I was lucky to have been able to visit my folks in Kanab, Utah, before all of the Coronavirus shut down happened. I took my friend Ann, who has been in my mother's writing critique group for the last 15 years and we both enjoyed the comforts of my folks' home and my mom's great cooking.
There is lots of visiting and laughter when I stay with my parents. My dad always finds ways to make life humorous. He took us out to Inchworm on Griselda, his side-by-side, and we enjoyed the beauty of the desert. Look closely at the picture below to see the double arch that makes the inchworm.
In Kanab they let you drive ATVs on the city streets, so Ann and I took Griselda and went shopping downtown. Fun stuff!
When I saw Harrison Ford in Call of the Wild, I thought, "That is my Dad!", a throwback from when I was a little girl and thought my parents were movie stars.
I appreciate my parents. They taught me to work hard, and love hard. When things look bleak, my mom always says, "The thing about it is....." and then, with wisdom of years, proceeds to look at the positive. My dad taught me to love the great outdoors. They are great people who have drawn others into their web of family love ties.
Age is making them slower. I appreciate how open they are in talking about the inevitable future. Things like, what it would look like if one of them dies before the other. They make hard conversations easier. We could all take a lesson from them.
My mother remembers the health crisis when she was a little girl in an email she wrote recently:
"This reminds me of the time when I was a child, and when Polio came through, which it did periodically, all the public places shut down. I had two friends who contracted polio. Both were paralyzed from the waist down. Every day—whether we were having an epidemic or not—when we had family prayer, mom would pray that polio would be stamped out. Those were the words she used every day. The Salk vaccine came out when I was fourteen. I got it for the first time that summer of 1956 when we were living in Kanab. It was a shot. The Sabine oral vaccine came out a few years later."
Thank you, Mom for that bit of history. (And thanks to my grandmother who prayed the polio vaccine into reality.) I say my own daily prayers for our health crisis here and now.
To Make You Smile ~
I usually finish up with a tea cup story. But today I have something a bit more timely.

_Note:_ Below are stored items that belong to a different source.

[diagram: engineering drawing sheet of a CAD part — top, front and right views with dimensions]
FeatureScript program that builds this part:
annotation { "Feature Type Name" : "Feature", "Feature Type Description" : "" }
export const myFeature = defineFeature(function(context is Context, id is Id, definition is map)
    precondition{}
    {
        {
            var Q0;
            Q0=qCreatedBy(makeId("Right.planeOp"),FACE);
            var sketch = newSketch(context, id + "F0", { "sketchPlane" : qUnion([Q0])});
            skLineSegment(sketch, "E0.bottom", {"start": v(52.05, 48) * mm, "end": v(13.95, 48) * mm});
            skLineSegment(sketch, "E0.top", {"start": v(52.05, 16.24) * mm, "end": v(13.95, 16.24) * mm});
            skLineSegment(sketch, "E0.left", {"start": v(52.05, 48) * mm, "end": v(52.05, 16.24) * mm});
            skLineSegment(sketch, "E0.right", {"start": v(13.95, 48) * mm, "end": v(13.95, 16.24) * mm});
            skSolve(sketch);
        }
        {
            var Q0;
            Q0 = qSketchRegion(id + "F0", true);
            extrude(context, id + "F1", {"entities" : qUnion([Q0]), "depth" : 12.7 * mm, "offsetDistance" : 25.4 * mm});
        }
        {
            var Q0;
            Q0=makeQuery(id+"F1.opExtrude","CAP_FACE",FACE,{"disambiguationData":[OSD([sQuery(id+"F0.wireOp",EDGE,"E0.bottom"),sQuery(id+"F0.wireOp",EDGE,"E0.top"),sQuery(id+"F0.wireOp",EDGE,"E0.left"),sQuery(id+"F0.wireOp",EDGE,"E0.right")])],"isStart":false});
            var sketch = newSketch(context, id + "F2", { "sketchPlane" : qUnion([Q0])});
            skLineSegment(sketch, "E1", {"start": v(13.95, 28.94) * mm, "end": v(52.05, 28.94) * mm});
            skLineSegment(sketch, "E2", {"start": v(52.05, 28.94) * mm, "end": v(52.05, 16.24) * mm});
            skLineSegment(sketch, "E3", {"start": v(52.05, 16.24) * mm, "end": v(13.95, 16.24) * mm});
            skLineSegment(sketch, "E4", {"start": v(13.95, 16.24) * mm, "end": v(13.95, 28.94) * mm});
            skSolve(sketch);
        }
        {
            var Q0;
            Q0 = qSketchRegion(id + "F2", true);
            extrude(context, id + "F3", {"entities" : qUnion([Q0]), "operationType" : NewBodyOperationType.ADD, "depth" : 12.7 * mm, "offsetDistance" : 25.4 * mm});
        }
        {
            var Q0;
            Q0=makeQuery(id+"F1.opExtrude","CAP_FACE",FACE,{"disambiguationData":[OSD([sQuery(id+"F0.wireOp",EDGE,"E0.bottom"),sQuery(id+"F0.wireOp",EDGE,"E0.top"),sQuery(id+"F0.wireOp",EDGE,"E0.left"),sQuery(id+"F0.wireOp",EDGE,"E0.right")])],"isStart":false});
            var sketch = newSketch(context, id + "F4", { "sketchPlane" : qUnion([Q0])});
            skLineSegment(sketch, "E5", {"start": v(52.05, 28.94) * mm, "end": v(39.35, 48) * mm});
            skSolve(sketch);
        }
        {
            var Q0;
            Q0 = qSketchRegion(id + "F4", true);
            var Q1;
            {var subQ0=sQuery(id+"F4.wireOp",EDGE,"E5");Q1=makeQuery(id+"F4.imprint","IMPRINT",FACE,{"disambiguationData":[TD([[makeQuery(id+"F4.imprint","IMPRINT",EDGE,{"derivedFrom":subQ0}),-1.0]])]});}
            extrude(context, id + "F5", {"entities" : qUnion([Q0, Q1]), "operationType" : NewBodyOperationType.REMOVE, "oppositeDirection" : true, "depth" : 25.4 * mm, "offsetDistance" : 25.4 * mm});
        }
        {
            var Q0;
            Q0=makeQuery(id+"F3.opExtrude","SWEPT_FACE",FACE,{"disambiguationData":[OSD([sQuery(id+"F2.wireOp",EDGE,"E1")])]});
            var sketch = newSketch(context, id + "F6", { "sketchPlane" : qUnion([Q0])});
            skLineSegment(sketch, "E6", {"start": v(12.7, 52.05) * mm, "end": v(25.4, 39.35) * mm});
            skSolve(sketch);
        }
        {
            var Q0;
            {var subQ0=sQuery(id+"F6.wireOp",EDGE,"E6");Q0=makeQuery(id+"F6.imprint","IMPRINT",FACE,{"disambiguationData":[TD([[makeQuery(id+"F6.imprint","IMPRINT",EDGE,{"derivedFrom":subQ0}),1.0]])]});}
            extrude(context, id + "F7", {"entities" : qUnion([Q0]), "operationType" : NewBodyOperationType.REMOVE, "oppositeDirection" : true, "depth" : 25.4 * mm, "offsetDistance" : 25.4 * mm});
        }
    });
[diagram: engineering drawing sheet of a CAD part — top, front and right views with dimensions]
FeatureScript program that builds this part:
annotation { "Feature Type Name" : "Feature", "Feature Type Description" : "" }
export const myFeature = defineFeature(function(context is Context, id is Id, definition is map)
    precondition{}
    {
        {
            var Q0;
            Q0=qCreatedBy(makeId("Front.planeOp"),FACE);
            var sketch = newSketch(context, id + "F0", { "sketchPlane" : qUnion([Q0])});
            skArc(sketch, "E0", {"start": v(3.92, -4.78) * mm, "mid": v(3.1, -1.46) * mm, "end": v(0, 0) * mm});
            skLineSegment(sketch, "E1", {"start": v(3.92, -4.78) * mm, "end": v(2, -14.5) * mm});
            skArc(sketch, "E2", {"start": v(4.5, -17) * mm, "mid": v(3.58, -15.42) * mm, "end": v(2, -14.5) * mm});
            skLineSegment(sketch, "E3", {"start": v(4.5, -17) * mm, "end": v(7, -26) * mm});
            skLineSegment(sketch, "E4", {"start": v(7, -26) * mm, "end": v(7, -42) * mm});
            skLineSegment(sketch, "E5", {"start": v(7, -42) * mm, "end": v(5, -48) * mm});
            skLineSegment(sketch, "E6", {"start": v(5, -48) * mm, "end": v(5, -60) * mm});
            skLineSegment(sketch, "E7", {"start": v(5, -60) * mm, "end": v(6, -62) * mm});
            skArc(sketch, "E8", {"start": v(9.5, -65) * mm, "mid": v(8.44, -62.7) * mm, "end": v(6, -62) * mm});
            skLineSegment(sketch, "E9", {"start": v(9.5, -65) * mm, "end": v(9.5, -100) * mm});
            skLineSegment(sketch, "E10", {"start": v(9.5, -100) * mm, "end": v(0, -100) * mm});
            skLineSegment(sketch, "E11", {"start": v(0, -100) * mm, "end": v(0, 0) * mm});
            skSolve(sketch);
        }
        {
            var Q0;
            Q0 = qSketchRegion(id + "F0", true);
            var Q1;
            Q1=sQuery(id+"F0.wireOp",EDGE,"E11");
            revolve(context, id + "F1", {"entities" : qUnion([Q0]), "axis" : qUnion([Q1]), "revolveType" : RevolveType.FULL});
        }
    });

On the afternoon of September 11, 2001, after watching the twin towers come crashing down on television, I went to Costco and purchased 3 cases of toilet paper and three jugs of laundry soap. I was pregnant with my 6th child and had plenty of food in the freezer and canned foods on the shelf, but I wanted to make sure, if the world around us was going to grind to a halt, that I could keep clothes and bums clean! I don’t remember anyone else thinking the same thing. There were no shortages at the grocery store then. I remember a lot of American flags, but I don't remember a toilet paper shortage.
Last week when I was at Costco, I saw a rack of empty shelves and a cardboard sign saying they were out of toilet paper. It made me smile. Because I knew, at home, covered with dust, I still had a 911 case of TP kept for emergency!